*Exercise objective*. Return the lines of the data below, from the one containing "arantisce una migliore" through the very last, exactly and with both ends included; no pictures.

*Records*.
★ ★ ★
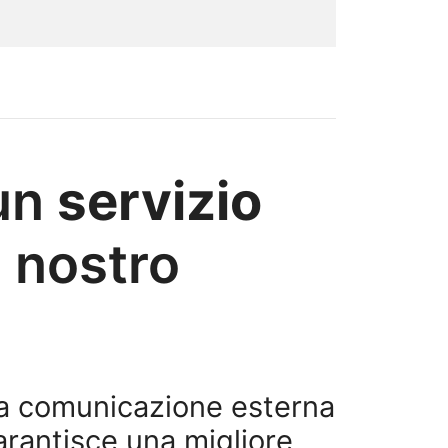
 un
servizio
l nostro
la comunicazione esterna
arantisce una migliore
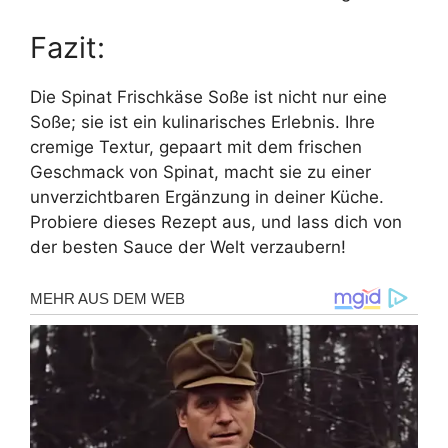
Fazit:
Die Spinat Frischkäse Soße ist nicht nur eine
Soße; sie ist ein kulinarisches Erlebnis. Ihre
cremige Textur, gepaart mit dem frischen
Geschmack von Spinat, macht sie zu einer
unverzichtbaren Ergänzung in deiner Küche.
Probiere dieses Rezept aus, und lass dich von
der besten Sauce der Welt verzaubern!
★ ★ ★
*Answer area*.
arantisce una migliore
Fazit:
Die Spinat Frischkäse Soße ist nicht nur eine
Soße; sie ist ein kulinarisches Erlebnis. Ihre
cremige Textur, gepaart mit dem frischen
Geschmack von Spinat, macht sie zu einer
unverzichtbaren Ergänzung in deiner Küche.
Probiere dieses Rezept aus, und lass dich von
der besten Sauce der Welt verzaubern!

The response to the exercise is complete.